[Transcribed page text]
..............................

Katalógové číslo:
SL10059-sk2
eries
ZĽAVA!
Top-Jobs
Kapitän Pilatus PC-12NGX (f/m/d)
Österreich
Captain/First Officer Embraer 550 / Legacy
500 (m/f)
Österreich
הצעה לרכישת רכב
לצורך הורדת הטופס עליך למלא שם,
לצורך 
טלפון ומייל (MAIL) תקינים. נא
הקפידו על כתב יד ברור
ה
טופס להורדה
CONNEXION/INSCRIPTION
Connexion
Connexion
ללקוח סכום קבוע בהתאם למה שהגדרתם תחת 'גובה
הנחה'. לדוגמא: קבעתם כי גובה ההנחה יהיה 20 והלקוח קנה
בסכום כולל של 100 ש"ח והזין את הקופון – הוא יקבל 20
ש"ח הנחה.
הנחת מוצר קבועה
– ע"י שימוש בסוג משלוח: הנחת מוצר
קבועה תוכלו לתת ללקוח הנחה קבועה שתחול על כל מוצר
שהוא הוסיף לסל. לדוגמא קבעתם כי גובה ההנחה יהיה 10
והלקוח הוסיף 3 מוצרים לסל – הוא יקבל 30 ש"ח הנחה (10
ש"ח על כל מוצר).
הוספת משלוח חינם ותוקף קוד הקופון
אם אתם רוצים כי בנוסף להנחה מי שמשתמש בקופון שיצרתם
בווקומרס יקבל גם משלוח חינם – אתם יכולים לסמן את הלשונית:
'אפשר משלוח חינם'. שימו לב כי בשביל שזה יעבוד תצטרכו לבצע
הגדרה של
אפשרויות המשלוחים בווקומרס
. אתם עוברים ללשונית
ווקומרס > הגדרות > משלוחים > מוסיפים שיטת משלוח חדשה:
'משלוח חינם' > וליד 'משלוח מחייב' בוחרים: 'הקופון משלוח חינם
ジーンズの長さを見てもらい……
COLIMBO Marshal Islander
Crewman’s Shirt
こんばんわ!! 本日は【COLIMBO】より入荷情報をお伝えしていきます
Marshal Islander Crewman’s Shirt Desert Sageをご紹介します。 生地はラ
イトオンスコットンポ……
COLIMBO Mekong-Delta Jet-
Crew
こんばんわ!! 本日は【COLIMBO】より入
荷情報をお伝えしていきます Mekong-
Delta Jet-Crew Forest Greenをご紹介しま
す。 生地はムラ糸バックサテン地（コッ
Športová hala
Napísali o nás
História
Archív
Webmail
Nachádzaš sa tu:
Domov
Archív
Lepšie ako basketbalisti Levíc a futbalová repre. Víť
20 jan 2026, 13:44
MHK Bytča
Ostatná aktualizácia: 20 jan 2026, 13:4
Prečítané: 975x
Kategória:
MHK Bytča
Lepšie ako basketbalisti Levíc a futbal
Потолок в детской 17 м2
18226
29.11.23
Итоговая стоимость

..............................

**Exercise objective**
Count the rows above that contain the string "Crewman", matching case exactly. Reply with the number only.

**Exercise result**
2